Make sure that you are using the “Single strand” mode for RNA sequences.
Provide the motif logo.
2.
What is the significance of the identified motif? Look at the occurrences distribution by clicking on “view occurrences distribution” or by downloading the motif occurrences file and explain how come the motif is so highly significant.
3.
In a different study it has been shown that PUM2 binds RNA only in loop regions
(single stranded) of the folded RNA which contain the consensus motif. The researcher is studying 5 RNA sequences in the 3’ untranslated regions of different genes (sequences are found below) and is interested to learn which of the sequences bind the PUM2 protein. a.
Use the program mfold http://rna.tbi.univie.ac.at/cgi-bin/RNAfold.cgi
to predict which one of the 5 sequences below is the most likely candidate to bind RNA. Explain your results. b.
What is the free energy of the RNA predicted to bind PUM2? Are the results you got expected for a binding site of PUM2? Explain. NOTE! Stable RNA structures of similar length are usually lower than -10 kcal/mol. c.
What part of the identified PUM2 motif has the highest probability to be in a loop? Explain. d.
It has been shown that in the presence of an RNA helicase (an enzyme that can rewind stem loop RNA structures) PUM2 can also bind its preferred binding motif in partial stem regions. Based on this information, which other sequence (from the list below) would bind PUM2 in the presence of the RNA helicase?
List of 5 sequences:
Seq 1: 5’ CCGGCCAAAUAAAUGUCCCCAAAAGGCC 3’
Seq 2: 5’ CCGGCGCACAUAAAUGUACAGUGCGGCC 3’
Seq 3: 5’ CCGGUUAACGUUUUAUUAUACCCAGGCC 3’

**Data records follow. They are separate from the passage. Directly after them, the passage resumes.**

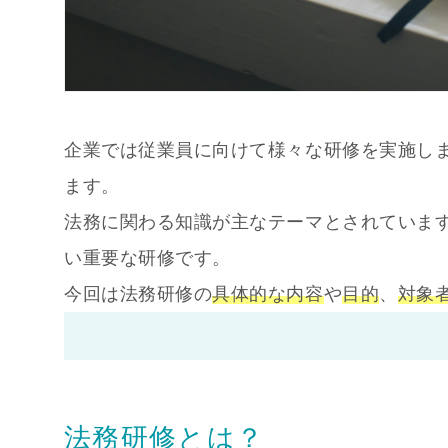
企業では従業員に向けて様々な研修を実施し
ます。
法務に関わる知識が主なテーマとされていま
い重要な研修です。
今回は法務研修の
具体的な内容
や
目的
、
対象
法務研修とは？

Seq 4: 5’ CCGGCCAAUGUAAAUACCCCAAAAGGCC 3’
Seq 5: 5’ CCGGCGCACUGUAAAUAACAGUGCGGCC 3’
Provide snapshots or PDF files of the predicted RNA fold for each sequence!
This is an open research question; you are requested only to write your research plan (as described below) and not conduct the research!!!
As we discussed in class it has been proposed that long non coding RNAs (lncRNAs) can bind
Transcription Factors (which usually bind double-stranded DNA) and compete with the natural promoter of a gene which is regulated by that Transcription Factor. This is another elegant way by which the cell can regulate the gene expression. To-date there are only very few known examples of lncRNA that has been confirmed in the laboratory bind a Transcription Factor. In these cases it was found that the binding motif on the lncRNA is exactly the same as the binding motif on the promoter (DNA).
You are given chip-seq data for 10 Transcription Factors and sequences of 400 lncRNAs, each of length 1000 nucleotides. Your goal is to design a bioinformatics experiments to find the lncRNAs (among the 400) that can bind one or more Transcription factor for which you have chip-seq data.
In your answer you will have to define clearly the research steps you plan. Each step should include the question that is answered in that step, and the bioinformatics tools that you will use to answer it. Please elaborate and explain each step – what is the aim and how does it promote you to the next step. Also detail what is the expected output of your analysis.
Note that this is an open question, and there may be many ways you can approach it.
Several important clues to remember when answering the question:
1. In terms of the motif, “T” in DNA is completely equivalent to “U” in RNA
2. Motifs in single-stand are completely different than motifs in double-strand
3. RNA folding algorithms are most accurate for sequences of length 150-200 nucleotides.